_Structured page parsing data_.
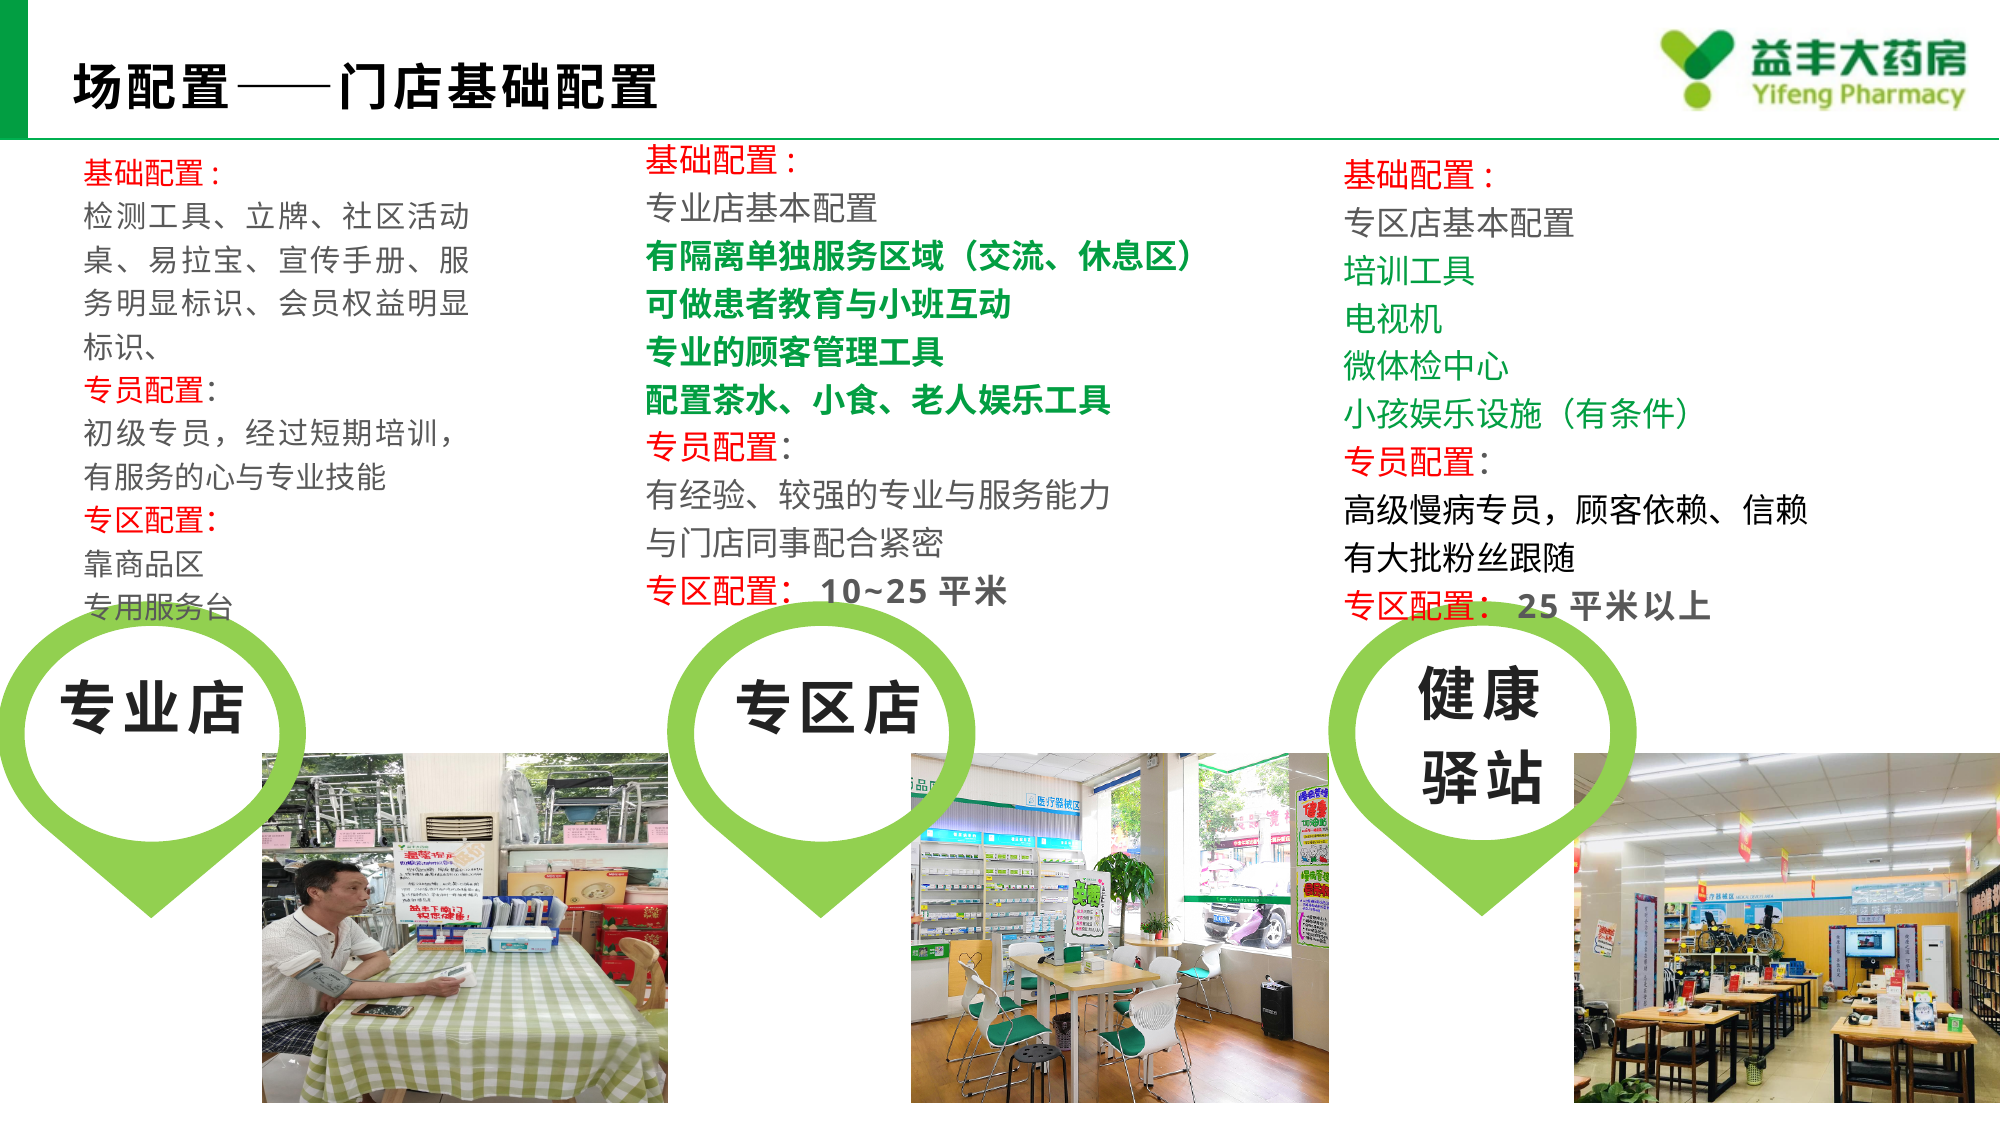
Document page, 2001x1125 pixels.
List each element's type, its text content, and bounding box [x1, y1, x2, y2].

text_box 专业店 [42, 649, 262, 828]
title 场配置——门店基础配置 [27, 32, 911, 139]
picture [262, 753, 668, 1103]
text_box 基础配置: 检测工具、立牌、社区活动桌、易拉宝、宣传手册、服务明显标识、会员权益明显标识、 专员配置： 初级专员，经过短期培训，有服务的心与专业技能 专区配置： 靠商品区 专用服务台 [69, 112, 485, 636]
picture [1640, 11, 1991, 127]
text_box [669, 754, 911, 919]
text_box [45, 828, 259, 919]
text_box [206, 636, 306, 753]
text_box [0, 621, 99, 826]
text_box 健康驿站 [1373, 679, 1592, 813]
picture [911, 753, 1329, 1103]
text_box 基础配置: 专区店基本配置 培训工具 电视机 微体检中心 小孩娱乐设施（有条件） 专员配置： 高级慢病专员，顾客依赖、信赖 有大批粉丝跟随 专区配置：25平米以上 [1328, 138, 1986, 679]
picture [1574, 753, 2000, 1103]
text_box [1328, 679, 1574, 917]
text_box 专区店 [718, 649, 938, 828]
text_box [1592, 679, 1637, 753]
text_box 基础配置: 专业店基本配置 有隔离单独服务区域（交流、休息区） 可做患者教育与小班互动 专业的顾客管理工具 配置茶水、小食、老人娱乐工具 专员配置： 有经验、较强的专业与服务能力 与门店同事配合紧密 专区配置：10~25平米 [631, 123, 1227, 754]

_WHAT IS EXPECTED_. If a line of the entries above includes the word "picture", count it; then state the total and nothing else.

_WRITTEN SOLUTION_. 4